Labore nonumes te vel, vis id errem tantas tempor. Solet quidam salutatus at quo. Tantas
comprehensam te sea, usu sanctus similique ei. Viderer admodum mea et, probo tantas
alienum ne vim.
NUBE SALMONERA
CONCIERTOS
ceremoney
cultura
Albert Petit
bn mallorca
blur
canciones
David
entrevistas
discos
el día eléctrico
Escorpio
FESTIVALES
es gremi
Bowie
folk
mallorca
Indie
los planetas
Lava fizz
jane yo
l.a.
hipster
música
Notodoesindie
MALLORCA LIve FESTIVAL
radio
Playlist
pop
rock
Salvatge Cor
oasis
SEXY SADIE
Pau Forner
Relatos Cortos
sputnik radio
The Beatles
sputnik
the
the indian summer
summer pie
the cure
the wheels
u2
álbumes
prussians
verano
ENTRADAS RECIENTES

** WHAT IS REQUIRED **
Give back the material in full, word for word.

** RESULT OF THE EXERCISE **
Labore nonumes te vel, vis id errem tantas tempor. Solet quidam salutatus at quo. Tantas
comprehensam te sea, usu sanctus similique ei. Viderer admodum mea et, probo tantas
alienum ne vim.
NUBE SALMONERA
CONCIERTOS
ceremoney
cultura
Albert Petit
bn mallorca
blur
canciones
David
entrevistas
discos
el día eléctrico
Escorpio
FESTIVALES
es gremi
Bowie
folk
mallorca
Indie
los planetas
Lava fizz
jane yo
l.a.
hipster
música
Notodoesindie
MALLORCA LIve FESTIVAL
radio
Playlist
pop
rock
Salvatge Cor
oasis
SEXY SADIE
Pau Forner
Relatos Cortos
sputnik radio
The Beatles
sputnik
the
the indian summer
summer pie
the cure
the wheels
u2
álbumes
prussians
verano
ENTRADAS RECIENTES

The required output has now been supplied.